> _Excerto da página_
Para garantir o bom funcionamento do equipamento, deverá seguir as seguintes instruções:
  • Não complique.
  • Não exagere.
  • “Não” quer dizer não e “sim” quer dizer sim, por muito difícil que seja para o utilizador compreender isto.
Acessoriamente, de modo a aumentar a sua performance, aconselha-se adoptar as seguintes medidas:
  • Elogiar o equipamento sempre que possível, sobretudo ao nível dos seus feitos gastronómicos, e junto de utilizadores de outros modelos.
  • Ocasionalmente, oferecer um componente para o chassis.
  • Promover o contacto com outros modelos.
  • Dar um uso adequado e frequente a todos os componentes do equipamento.

5. Manutenção e verificação

  • Recomenda-se que as operações de manutenção sejam feitas em oficinas da marca, sobretudo no que diz respeito às operações relacionadas com o chassis. As linhas brancas ou low cost usualmente são mal aceites por este tipo modelo. As marcas europeias são as preferenciais, embora algumas americanas sejam uma boa aposta.

Entradas guardadas:
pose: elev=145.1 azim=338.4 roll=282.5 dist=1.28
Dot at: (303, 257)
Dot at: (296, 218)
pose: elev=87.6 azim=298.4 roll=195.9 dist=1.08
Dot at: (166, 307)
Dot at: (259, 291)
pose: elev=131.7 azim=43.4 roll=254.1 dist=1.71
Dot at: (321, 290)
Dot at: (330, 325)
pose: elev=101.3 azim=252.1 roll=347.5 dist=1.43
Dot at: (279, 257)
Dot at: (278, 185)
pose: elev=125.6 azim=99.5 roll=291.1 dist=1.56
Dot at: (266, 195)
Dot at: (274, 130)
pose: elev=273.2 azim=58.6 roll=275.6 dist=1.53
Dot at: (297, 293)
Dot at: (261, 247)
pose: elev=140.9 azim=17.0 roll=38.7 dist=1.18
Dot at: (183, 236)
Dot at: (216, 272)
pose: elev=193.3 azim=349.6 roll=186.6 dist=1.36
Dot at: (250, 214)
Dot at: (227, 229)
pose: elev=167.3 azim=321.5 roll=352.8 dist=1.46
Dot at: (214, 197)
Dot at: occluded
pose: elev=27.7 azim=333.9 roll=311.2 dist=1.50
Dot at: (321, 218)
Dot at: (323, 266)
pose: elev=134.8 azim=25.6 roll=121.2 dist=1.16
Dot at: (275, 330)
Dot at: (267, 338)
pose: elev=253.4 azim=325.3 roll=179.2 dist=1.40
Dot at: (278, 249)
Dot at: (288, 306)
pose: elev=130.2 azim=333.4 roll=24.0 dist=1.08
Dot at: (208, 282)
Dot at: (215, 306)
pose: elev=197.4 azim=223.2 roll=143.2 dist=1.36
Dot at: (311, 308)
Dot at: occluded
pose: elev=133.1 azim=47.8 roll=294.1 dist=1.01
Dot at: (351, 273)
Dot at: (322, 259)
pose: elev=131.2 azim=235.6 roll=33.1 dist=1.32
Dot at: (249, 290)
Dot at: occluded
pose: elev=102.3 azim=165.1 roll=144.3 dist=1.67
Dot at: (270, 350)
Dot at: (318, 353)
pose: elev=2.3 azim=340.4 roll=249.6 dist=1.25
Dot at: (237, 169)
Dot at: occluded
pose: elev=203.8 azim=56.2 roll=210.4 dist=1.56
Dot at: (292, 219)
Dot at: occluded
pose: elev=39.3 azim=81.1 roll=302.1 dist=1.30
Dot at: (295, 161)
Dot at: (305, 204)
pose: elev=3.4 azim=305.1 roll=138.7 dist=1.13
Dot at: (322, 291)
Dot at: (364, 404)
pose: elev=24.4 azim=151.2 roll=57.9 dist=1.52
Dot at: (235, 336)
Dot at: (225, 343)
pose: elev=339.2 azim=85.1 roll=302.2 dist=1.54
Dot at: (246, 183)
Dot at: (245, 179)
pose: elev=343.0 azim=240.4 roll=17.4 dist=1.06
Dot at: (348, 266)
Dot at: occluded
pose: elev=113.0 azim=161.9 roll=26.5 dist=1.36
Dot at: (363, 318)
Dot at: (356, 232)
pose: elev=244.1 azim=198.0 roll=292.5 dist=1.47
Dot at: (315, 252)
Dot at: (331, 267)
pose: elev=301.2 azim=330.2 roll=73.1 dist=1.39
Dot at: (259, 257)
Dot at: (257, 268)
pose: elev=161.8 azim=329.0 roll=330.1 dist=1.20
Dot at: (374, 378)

> _Tarefa a realizar_
Transcreva, sem qualquer alteração, o trecho do excerto da página que vai desde "Para garantir o" até "de outros modelos.", ambos incluídos.

> _Solução_
Para garantir o bom funcionamento do equipamento, deverá seguir as seguintes instruções:
  • Não complique.
  • Não exagere.
  • “Não” quer dizer não e “sim” quer dizer sim, por muito difícil que seja para o utilizador compreender isto.
Acessoriamente, de modo a aumentar a sua performance, aconselha-se adoptar as seguintes medidas:
  • Elogiar o equipamento sempre que possível, sobretudo ao nível dos seus feitos gastronómicos, e junto de utilizadores de outros modelos.